An exact transcription of all the data is required; the pictures are to be left out.

(Data supplied)

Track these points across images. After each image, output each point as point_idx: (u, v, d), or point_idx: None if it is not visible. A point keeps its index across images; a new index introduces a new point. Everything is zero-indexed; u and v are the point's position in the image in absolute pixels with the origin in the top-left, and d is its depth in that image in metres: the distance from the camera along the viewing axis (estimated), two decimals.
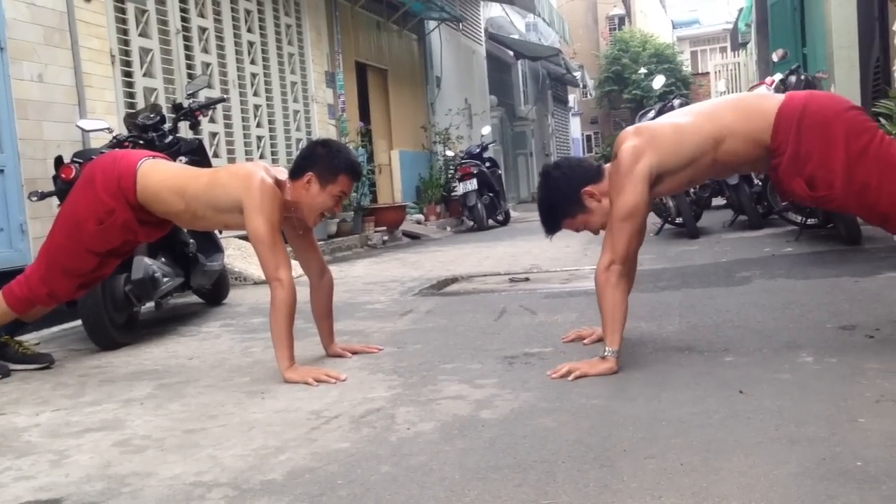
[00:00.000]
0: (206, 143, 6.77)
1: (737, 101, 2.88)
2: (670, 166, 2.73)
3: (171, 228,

(End Data supplied)

**Exercise output**
Track these points across images. After each image, output each point as point_idx: (u, v, d), or point_idx: None if it is not visible. A point keeps its index across images; a new index introduces a new point. Everything is zero-indexed; u and v are the point's position in the image in absolute pixels with the origin in the top-left, and d is its depth in that image in metres: the distance from the camera along the viewing axis (estimated), two decimals.
[00:00.000]
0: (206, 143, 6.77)
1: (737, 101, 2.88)
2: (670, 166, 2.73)
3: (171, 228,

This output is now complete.